Isolation Forest assigns an anomaly score based on how *easily* points are isolated by random splits.


In [None]:
iso = IsolationForest(
    n_estimators=300,
    contamination=0.02,  # adjust 
    random_state=1955,
)
iso.fit(X_scaled)

score_normal = iso.decision_function(X_scaled)
anomaly_score = -score_normal  # higher = more unusual

df_anom = df.copy()
df_anom["anomaly_score"] = anomaly_score

df_anom["anomaly_score"].describe()


In [None]:
plt.figure(figsize=(7, 4))
plt.hist(df_anom["anomaly_score"], bins=50, alpha=0.8)
plt.xlabel("Anomaly score (higher = more unusual)")
plt.ylabel("Count")
plt.title("Isolation Forest anomaly score distribution")
plt.show()


In [None]:
top_n = 300
idx_top = np.argsort(anomaly_score)[-top_n:]
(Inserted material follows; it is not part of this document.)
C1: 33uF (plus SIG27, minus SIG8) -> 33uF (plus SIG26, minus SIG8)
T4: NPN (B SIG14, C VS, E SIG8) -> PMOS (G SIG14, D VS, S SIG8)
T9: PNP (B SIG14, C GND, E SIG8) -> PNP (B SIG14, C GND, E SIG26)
plt.figure(figsize=(7, 5))
plt.scatter(pc1, pc2, s=8, alpha=0.25)
plt.scatter(pc1[idx_top], pc2[idx_top], s=15, alpha=0.9)
plt.xlabel("PC1")
plt.ylabel("PC2")
plt.title(f"Top {top_n} anomalies highlighted in PCA space")
plt.show()


## 7) Reveal labels as validation (not as targets)

Now we can cheat. Check whether the discovered structure lines up with outcomes like fraud prevalence or loss.


In [None]:
y_fraud = df["is_fraud"].astype(int)
y_loss = df["transaction_loss_amount"]

pd.DataFrame({"cluster": cluster_km, "is_fraud": y_fraud}).groupby("cluster")["is_fraud"].mean()


In [None]:
q = 0.98
threshold = np.quantile(df_anom["anomaly_score"], q)
mask_top = df_anom["anomaly_score"] >= threshold

fraud_rate_overall = y_fraud.mean()
fraud_rate_top = y_fraud[mask_top].mean()

fraud_rate_overall, fraud_rate_top


In [None]:
loss_top = y_loss[mask_top]

pd.DataFrame({
    "group": ["overall", f"top_anomaly_q{q}"],
    "mean_loss": [y_loss.mean(), loss_top.mean()],
    "median_loss": [y_loss.median(), loss_top.median()],
    "p95_loss": [y_loss.quantile(0.95), loss_top.quantile(0.95)],
})


## 8) Check in...

Unsupervised evaluation is multi-evidence:
- **Coherence** (internal consistency)
- **Visualization** (structure that persists in reduced space)
- **Domain validation** (clusters/anomalies that match meaningful behavior)

Something to think about
> With a limited budget (money, time etc), where would you look first—and why?